Es obvio que hay momentos en la historia en los que el interés decae porque deben darse párrafos meramente escénicos o explicativos del entorno o de la trama. Si esto no aporta nada nuevo que despierte el interés, el autor debe recrearse lo menos posible en ellos. Hablo de las interminables descripciones de paisajes y lugares, o de esos desayunos tediosos de ciertos personajes que no hacen sino añadir paja a lo escrito.

Mi ideal es que, cuando algo no sea consistente, acortarlo. He visto párrafos y párrafos cansinos y devoradores de páginas en los que no ocurre nada, y ahí es donde el autor debe despertar de su magnificencia y elegir entre recrearse en su historia o producir en ella. De nada sirve agotar la psique de un lector con la descripción casi fotográfica de un jardín, su enlosado de piedra, sus bancas de madera, si no añadimos a todo ello algo que tenga un contexto más personalizado que atrape la atención del lector.
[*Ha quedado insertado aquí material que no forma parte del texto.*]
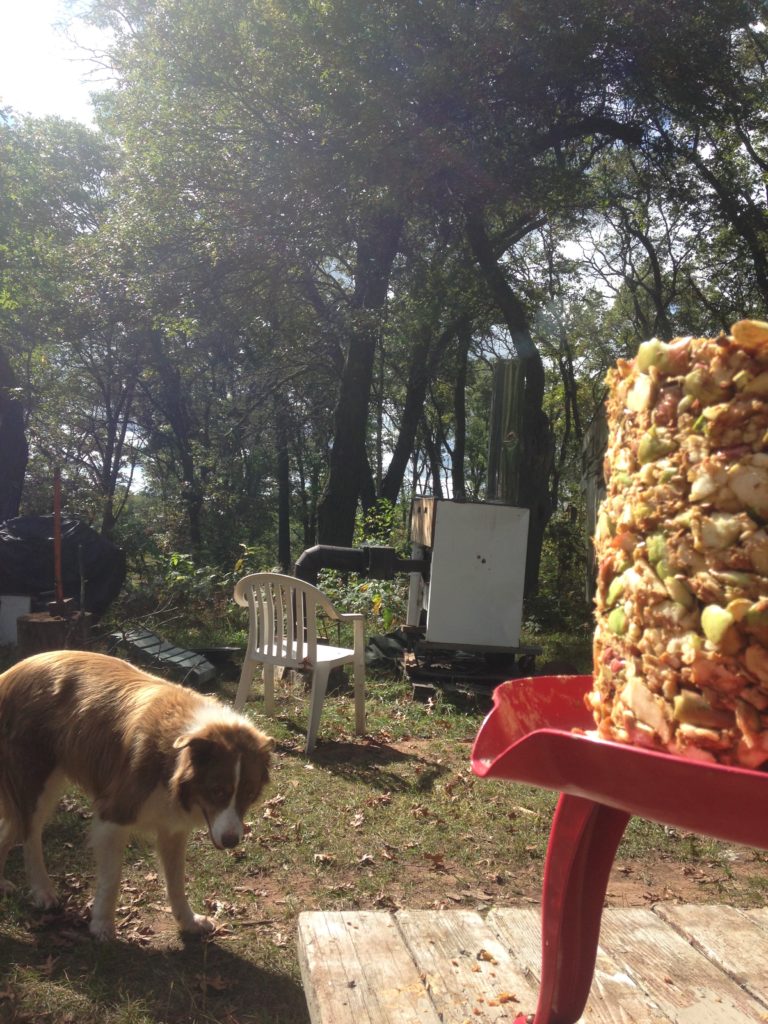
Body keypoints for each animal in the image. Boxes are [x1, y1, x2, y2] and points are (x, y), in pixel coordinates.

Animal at [0, 651, 274, 937]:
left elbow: (177, 882)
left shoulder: (173, 827)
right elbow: (112, 878)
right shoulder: (114, 815)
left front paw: (188, 922)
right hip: (35, 782)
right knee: (31, 836)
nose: (231, 841)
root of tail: (11, 673)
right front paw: (102, 925)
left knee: (9, 828)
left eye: (249, 794)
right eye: (217, 791)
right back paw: (42, 890)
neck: (171, 757)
Si hablamos de ese jardín, por ejemplo, es más importante describir qué significa para la historia, sus personajes o la trama que acaso puntualizar cada detalle para que el lector se haga cuenta del jardín de nuestros sueños. Todos sabemos ya lo que es un jardín (he visto párrafos describiendo cuántas por cuántas pulgadas tiene), y solo debemos hablar de él todo aquello que redondee sensaciones, como que la excesiva alineación de los colores en el mismo identifica un factor maníaco en su cuidador, así como su pinta primaveral puede describir no solo un jardín magnífico, sino la plenitud de vida de la familia que habita la casa… como acaso su lobreguez el desánimo y la tristeza  de esa misma prole. En este último caso podemos añadir que las hojas secas revolotean como papel quemado (que nadie barre), y que soplan murmullos de viento gris que se desgarran con las ramas despobladas de los árboles, que son ahora mismo lo más que se comenta en casa. Poco más. El resto lo añade el lector. Ya sabemos que nadie cuida el jardín, como seguramente los personajes de la historia no lo frecuentan ni lo miman, como tampoco tendrán ánimos para ninguna otra cosa (ni para hablar entre ellos) y, de un plumazo, hemos añadido a la descripción del jardín de la casa algunos detalles sobre la personalidad y relación de nuestros personajes, tan desolados y enfrentados como el jardín y la primavera.

Uf, conseguir identificar qué sirve y qué no sirve para nuestra novela es complicado. Ante la duda, acortar siempre, teniendo en cuenta que el autor se enfrenta una y otra vez al desafío de no tener que rebosar innecesariamente de imágenes la cabeza ajena (que la mente del lector no está tan vacía como la de un bebé), sino que éste ya viene llenito de información y lo único que debemos hacer es despertar su propia visión de los hechos y lugares en el papel. Apenas eso, un calambrazo, no una electrocución de sus neuronas.